The Raiders continue to play both their opponent and themselves each week. Their worst enemy has been their own unique ability to implode; Dennis Allen has his hands full with this crowd. The Raiders travel to Miami to take on the 0-1 Dolphins.
San Diego is the closest thing to a contender other than Denver, but running back Ryan Mathews appears to be made more of balsa wood than oak, and they are continually substituting for him. Their secondary was thin to start - at this point, it’s anorexic. Norv Turner has much the same set of problems he did last year - a thinner roster than he talks about, a corresponding vulnerability to key injuries, a steady diminishment of the stellar personnel of a few years ago, and a team that’s struggling badly along the offensive line and in the defensive secondary. An undrafted (but talented) rookie named Mike Harris is guarding Philip Rivers’s blind side, and the Broncos pass rush hasn’t been better in many years.

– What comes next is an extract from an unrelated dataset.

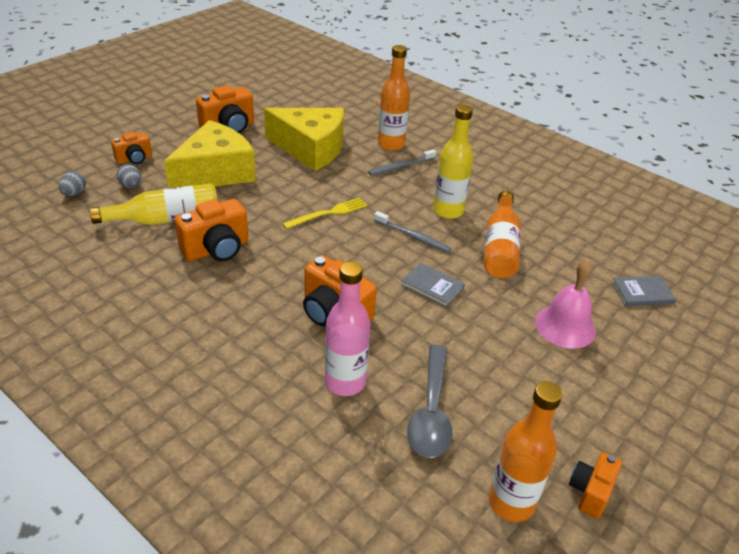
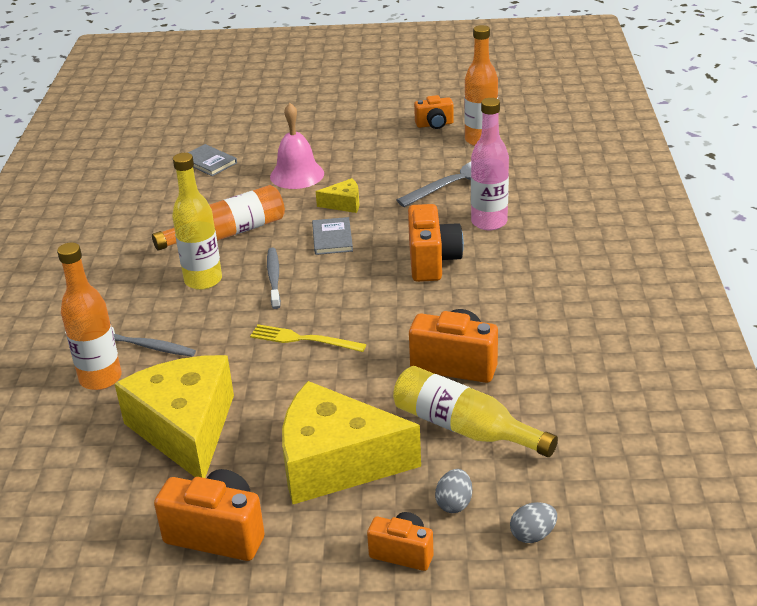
camera: 125 degrees left, 5 degrees down
(480, 322) = (344, 204): none -> yellow cheese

The Chargers' secondary has been annihilated by injuries: Quentin Jammer broke his hand in the fourth quarter Monday, and slot cornerback Shareece Wright sprained his ankle on the opening kickoff. San Diego was happy to escape with a win, and Norv Turner smiled for the cameras and seemed to see a bright side in everything during his presser. Even so, this wasn’t the look of a team that would battle someone like the Steelers to a standstill. It was all they could do to beat the hapless Raiders. At least the Chargers have the advantage of playing at home, and hosting the 0-1 Tennessee Titans. The game pits the two worst running games of the opening week. Titans QB Jake Locker may not play - if not, Matt Hasselbeck has to guide his group to a victory. Chris Johnson, where are you? The Chargers are heavily favored.
It was just Week 1, and while I’ve had some deliberate fun with this in mixing a bit of cheerful hyperbole with some of the actual facts, I don’t want to overstate the case. Teams are going to change their fortunes, clean up their mistakes, and see the return of some of their injured brethren, and others will suddenly tank. Still other teams are going to stay as mediocre to poor as they were this weekend. In the case of the AFC West, the good news is that it would be hard to play worse than these three teams collectively did.
The bad news for them is that it’s still possible.
I don’t think that you can ever take a divisional game lightly. I’ve seen a lot of lousy teams take out unbeaten and overconfident divisional rivals who believed their press clippings and forgot that in the NFL, all players are talented, and all games vulnerable. After watching six months of Peyton Manning, though, I strongly doubt that he’d let the team take any game lightly. This almost has to be the year that Denver takes the division with a winning record, breaking a cycle of mediocrity and worse that extends back to the 2005 AFC Championship game.
Denver has the weapons and the defense to conquer all three of these teams handily, and to carry a 6-0 divisional record with them into the playoffs - all they have to do is to live up to it. They have relatively few weaknesses and fewer holes - so far. Injuries have hit the DL, but for once there are good players ready to handle the ‘Next man up’ mantra that’s so necessary. Absent multiple critical injuries, the Broncos should walk away at the end of the year with the divisional crown and their ticket to the playoffs firmly in their grasp.
Reality within the division starts on October 15th. That’s the night the Broncos play the Chargers in San Diego on national television, and we’ll find out a lot about both teams before that evening ends. Right now, it looks to me to be more likely to be a long Monday Night for the Lightning Lads. Still, they’ve got a month to put their season on its tracks.
I have to wonder if it can be enough.